── Input data ──

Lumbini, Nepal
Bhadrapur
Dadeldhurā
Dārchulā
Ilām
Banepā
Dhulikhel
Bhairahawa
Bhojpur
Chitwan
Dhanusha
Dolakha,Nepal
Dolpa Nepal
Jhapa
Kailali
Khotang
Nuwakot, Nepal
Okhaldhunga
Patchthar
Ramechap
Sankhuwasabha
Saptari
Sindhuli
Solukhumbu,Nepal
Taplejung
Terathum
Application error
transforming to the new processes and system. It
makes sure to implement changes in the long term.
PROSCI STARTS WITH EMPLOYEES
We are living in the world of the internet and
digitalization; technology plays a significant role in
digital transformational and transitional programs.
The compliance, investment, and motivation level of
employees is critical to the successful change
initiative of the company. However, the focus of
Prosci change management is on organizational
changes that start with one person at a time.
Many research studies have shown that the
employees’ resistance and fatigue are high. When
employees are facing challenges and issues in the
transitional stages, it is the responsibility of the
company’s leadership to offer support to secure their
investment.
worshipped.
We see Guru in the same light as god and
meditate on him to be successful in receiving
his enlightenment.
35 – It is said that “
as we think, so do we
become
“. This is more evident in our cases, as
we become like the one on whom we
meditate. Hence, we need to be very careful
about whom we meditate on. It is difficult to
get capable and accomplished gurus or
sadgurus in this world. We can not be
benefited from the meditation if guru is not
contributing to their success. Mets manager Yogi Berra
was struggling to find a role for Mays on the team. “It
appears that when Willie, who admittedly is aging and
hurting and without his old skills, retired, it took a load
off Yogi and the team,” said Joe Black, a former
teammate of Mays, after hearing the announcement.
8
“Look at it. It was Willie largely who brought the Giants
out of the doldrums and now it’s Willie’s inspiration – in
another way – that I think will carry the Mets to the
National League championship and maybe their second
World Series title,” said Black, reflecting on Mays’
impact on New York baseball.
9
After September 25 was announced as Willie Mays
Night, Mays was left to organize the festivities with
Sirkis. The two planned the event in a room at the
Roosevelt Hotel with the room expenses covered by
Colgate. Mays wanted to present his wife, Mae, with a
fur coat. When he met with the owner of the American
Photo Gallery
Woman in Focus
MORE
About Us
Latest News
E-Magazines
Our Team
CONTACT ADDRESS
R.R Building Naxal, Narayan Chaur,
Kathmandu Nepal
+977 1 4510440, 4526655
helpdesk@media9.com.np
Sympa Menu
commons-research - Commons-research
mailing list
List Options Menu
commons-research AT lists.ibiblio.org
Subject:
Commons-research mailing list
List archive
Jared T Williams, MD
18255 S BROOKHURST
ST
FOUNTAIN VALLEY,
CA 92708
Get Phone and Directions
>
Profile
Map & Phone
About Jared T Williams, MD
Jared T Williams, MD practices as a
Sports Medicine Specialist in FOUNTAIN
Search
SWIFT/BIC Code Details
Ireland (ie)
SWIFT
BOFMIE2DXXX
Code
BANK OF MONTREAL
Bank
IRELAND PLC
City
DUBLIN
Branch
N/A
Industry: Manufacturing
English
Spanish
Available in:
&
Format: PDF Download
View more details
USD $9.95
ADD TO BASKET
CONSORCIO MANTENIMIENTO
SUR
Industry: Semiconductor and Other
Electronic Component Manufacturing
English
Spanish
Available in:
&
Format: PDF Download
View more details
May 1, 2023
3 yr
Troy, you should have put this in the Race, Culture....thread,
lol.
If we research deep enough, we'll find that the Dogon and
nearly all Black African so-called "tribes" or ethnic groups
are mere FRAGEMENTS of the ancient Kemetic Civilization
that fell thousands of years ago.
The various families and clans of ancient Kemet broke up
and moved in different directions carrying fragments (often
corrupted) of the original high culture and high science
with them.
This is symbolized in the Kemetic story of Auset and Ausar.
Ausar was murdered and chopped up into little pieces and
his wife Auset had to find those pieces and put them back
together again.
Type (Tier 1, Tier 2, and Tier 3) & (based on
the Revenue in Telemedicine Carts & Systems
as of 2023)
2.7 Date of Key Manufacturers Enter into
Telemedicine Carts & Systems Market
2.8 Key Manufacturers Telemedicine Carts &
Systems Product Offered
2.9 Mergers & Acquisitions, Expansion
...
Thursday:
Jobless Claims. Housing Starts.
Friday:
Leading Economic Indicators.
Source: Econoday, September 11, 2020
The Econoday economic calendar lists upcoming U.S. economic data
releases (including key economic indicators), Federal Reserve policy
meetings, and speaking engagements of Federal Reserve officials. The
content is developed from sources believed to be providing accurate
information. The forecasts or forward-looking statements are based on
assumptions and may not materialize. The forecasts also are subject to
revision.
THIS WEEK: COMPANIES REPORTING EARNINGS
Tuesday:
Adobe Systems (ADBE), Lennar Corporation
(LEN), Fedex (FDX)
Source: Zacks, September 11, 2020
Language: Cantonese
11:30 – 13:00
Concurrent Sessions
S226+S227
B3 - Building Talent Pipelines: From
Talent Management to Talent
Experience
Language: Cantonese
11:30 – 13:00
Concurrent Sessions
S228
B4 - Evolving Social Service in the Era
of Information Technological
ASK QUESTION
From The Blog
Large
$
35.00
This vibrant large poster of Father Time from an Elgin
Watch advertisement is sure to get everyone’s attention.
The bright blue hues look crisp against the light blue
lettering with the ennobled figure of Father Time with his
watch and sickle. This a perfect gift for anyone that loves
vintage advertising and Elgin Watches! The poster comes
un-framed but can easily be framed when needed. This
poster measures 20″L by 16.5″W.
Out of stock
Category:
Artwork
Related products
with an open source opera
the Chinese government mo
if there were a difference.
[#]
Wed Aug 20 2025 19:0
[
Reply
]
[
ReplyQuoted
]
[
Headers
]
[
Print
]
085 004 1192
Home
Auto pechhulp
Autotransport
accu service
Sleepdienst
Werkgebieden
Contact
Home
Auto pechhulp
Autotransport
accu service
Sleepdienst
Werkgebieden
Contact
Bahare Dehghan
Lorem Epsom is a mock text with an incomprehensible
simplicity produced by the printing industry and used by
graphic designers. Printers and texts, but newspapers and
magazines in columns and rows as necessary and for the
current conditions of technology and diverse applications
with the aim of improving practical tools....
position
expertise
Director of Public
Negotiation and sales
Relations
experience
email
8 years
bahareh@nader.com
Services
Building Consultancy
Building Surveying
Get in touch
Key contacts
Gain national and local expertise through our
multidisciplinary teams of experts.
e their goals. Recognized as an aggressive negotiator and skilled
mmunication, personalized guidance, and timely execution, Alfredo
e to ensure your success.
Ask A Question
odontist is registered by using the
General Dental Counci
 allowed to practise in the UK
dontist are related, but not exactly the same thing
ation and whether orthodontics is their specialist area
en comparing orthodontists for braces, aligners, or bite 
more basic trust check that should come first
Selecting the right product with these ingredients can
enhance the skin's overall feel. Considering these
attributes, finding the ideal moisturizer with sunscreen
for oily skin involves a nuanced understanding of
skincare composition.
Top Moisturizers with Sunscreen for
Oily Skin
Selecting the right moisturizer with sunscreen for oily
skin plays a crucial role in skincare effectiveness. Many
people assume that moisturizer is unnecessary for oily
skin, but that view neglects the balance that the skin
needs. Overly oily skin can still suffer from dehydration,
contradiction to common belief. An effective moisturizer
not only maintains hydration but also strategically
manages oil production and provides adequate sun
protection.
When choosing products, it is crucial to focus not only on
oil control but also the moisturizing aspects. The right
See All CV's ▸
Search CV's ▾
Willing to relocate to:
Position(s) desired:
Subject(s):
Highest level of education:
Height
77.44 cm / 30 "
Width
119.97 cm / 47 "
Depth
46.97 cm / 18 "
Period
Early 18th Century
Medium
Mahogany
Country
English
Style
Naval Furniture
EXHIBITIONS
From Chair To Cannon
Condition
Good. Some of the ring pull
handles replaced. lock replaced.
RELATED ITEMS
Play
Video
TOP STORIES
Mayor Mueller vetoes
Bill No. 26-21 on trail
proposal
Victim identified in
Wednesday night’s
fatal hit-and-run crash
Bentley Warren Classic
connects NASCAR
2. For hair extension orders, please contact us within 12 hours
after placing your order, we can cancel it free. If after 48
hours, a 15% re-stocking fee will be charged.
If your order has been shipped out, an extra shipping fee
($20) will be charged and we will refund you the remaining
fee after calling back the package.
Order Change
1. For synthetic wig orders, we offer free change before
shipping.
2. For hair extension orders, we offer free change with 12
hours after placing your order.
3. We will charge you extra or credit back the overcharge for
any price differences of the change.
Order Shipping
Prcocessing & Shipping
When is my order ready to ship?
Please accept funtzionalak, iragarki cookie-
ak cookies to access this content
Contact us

───

*Exercise goal*.
Reproduce exactly every line that sits between the start of the entries and the line bearing "Prosci change management is on organizational", counting both of those lines.

*Reply to the exercise*.
Lumbini, Nepal
Bhadrapur
Dadeldhurā
Dārchulā
Ilām
Banepā
Dhulikhel
Bhairahawa
Bhojpur
Chitwan
Dhanusha
Dolakha,Nepal
Dolpa Nepal
Jhapa
Kailali
Khotang
Nuwakot, Nepal
Okhaldhunga
Patchthar
Ramechap
Sankhuwasabha
Saptari
Sindhuli
Solukhumbu,Nepal
Taplejung
Terathum
Application error
transforming to the new processes and system. It
makes sure to implement changes in the long term.
PROSCI STARTS WITH EMPLOYEES
We are living in the world of the internet and
digitalization; technology plays a significant role in
digital transformational and transitional programs.
The compliance, investment, and motivation level of
employees is critical to the successful change
initiative of the company. However, the focus of
Prosci change management is on organizational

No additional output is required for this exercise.